Так иудейским свидетельством подтверждаются римские: Иисус был.

XXV

Пятое свидетельство в Талмуде.

Древнейшие части его — «повествования», haggada, «поучения», halakha, «притчи», meschalim великих раввинов, — восходят, несомненно, к середине II века, а вероятно, и к началу I — к дням Иисуса: рабби Гиллель (Hillel) и рабби Шаммай (Schammai) — почти современники Господа.[45]

В первой половине II века учителя Талмуда уже переделывают Evangelion — в Avengilaon, «Зловестие», или Avongilaon, «Власть греха», «беззакония».[46] Если же 12-е прошение святейшей молитвы Израиля, Schmonen Esreh, о проклятии «отступников», minim, — и «назареян» (два имени христиан): «Да погибнут внезапно, и самое имя их из Книги Жизни да изгладится», относится, как мы точно знаем, не позже чем к концу I века, то, значит, уже тогда понял Израиль, что вечные судьбы его решаются «Висящим на древе» — Распятым.[47]

XXVI

В том, что Иисус творил чудеса исцелений, Талмуд не сомневается: с этой будто бы целью выкрал Он из Иерусалимского храма «Неизреченное Имя» (Ягве), по одному сказанию, а по другому, древнейшему (около 100 г.), «принес волшебства из Египта в нарезах на теле» (татуировке).[48] В самом конце I века или в начале II рабби Иаков из Кефара, «отступник», все еще творит чудеса «Иисусовым именем».[49]

«В Судный день (канун Пасхальной субботы), повешен был leschua Hannozeri (Иисус, Назарянин), а до того, глашатай ходил перед ним сорок дней, возглашая: „Сей Иисус Назарянин идет на побитие камнями за то, что волхвовал, обманул и обольстил Израиля. Кто знает, чем его оправдать, да придет и свидетельствует“. Но не нашли ему оправдания и „повесили его“ (распяли)», — сказано в древнейшей части Вавилонского Талмуда.[50]

Все это значит: иудейские свидетели знают еще несомненнее, чем римские, что Христос был; знают и то, чего те не знают, как Он жил и за что умер.

Правда, все это лишь отдельные точки в пространстве и времени; но если провести между ними линию, то получится легко узнаваемая геометрическая фигура видимого нам и в Евангелии, исторического тела — Христа.

XXVII

И вот, что для «мифологов», может быть, всего убийственней. Все эти свидетели ненавидят Иисуса так, как только могут люди ненавидеть человека; но в голову никому из них не приходит сказать: «Иисуса не было», а ведь этого одного было бы достаточно, чтобы уничтожить Врага.

XXVIII

Св. Юстин Мученик, эллин, обратившийся в христианство в 130 г., родился в Палестине, в древнем г. Сихеме, Flavia Neapolis, вероятно, в конце I века. Мог ли он не знать, что говорили об Иисусе иудеи в Палестине?

Записи набора данных:

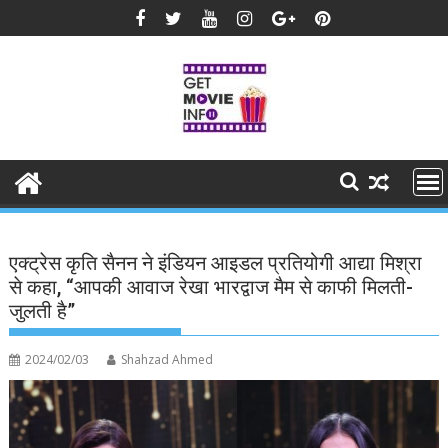
Skip
to
content
एक्ट्रेस कृति सैनन ने इंडियन आइडल प्रतियोगी आद्या मिश्रा
से कहा, “आपकी आवाज रेखा भारद्वाज मैम से काफी मिलती-
जुलती है”
2024/02/03
Shahzad Ahmed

УСЛОВИЕ ЗАДАЧИ:
Укажите, в каком году Юстин Мученик обратился в христианство, согласно приведённому тексту.

РЕШЕНИЕ УПРАЖНЕНИЯ:
В 130 году.